*What is needed*
In the records that follow, find each line containing "wird" and copy it.
┌─ Input data
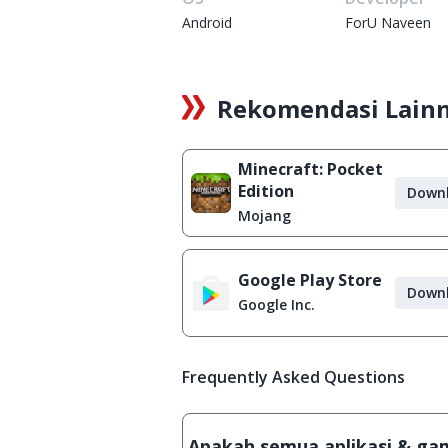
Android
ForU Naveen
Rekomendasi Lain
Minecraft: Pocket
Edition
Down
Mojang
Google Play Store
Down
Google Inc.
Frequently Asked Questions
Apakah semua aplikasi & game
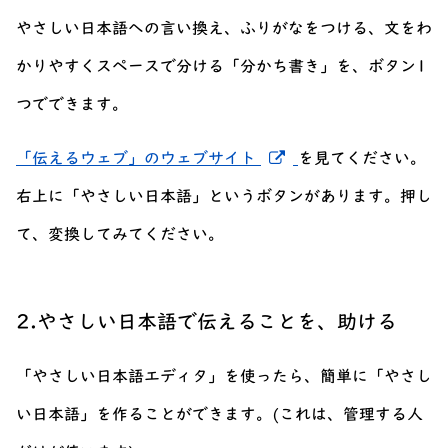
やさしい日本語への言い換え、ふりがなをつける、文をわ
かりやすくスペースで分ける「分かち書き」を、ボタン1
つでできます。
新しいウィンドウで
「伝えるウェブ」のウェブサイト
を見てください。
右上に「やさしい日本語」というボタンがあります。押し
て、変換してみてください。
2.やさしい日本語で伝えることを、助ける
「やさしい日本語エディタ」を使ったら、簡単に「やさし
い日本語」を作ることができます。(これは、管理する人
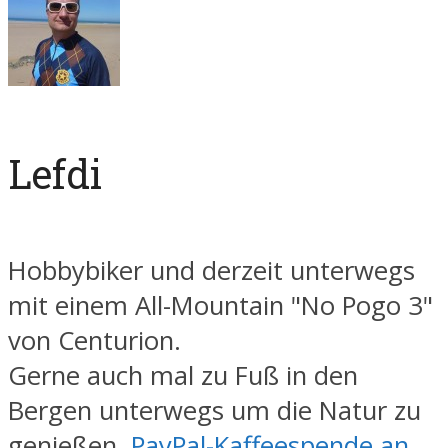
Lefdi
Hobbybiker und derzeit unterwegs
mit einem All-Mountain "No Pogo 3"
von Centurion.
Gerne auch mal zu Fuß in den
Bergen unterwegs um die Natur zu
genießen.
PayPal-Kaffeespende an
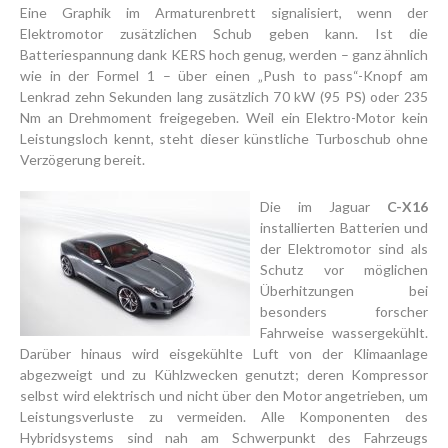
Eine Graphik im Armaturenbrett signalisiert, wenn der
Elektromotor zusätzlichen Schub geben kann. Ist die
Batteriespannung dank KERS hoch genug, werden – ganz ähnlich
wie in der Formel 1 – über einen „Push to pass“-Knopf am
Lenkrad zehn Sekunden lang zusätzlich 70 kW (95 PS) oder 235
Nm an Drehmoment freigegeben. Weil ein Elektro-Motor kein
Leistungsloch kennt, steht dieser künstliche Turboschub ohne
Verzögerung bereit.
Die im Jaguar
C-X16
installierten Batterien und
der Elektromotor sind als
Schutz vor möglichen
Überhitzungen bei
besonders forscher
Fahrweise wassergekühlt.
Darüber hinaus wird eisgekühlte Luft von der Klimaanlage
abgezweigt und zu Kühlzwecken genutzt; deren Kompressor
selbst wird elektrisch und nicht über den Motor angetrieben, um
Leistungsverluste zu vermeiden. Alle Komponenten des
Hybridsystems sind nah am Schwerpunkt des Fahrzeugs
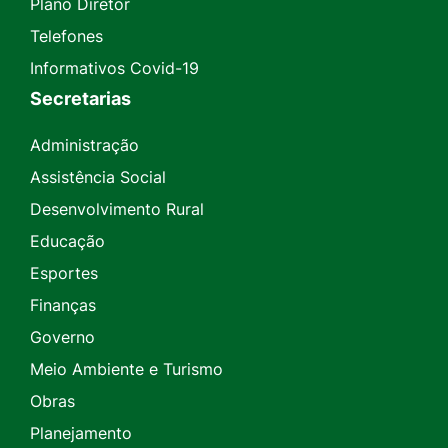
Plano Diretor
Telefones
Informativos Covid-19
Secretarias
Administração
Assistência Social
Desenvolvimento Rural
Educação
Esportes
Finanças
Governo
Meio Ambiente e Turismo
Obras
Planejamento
└─
*Finished exercise*
Darüber hinaus wird eisgekühlte Luft von der Klimaanlage
selbst wird elektrisch und nicht über den Motor angetrieben, um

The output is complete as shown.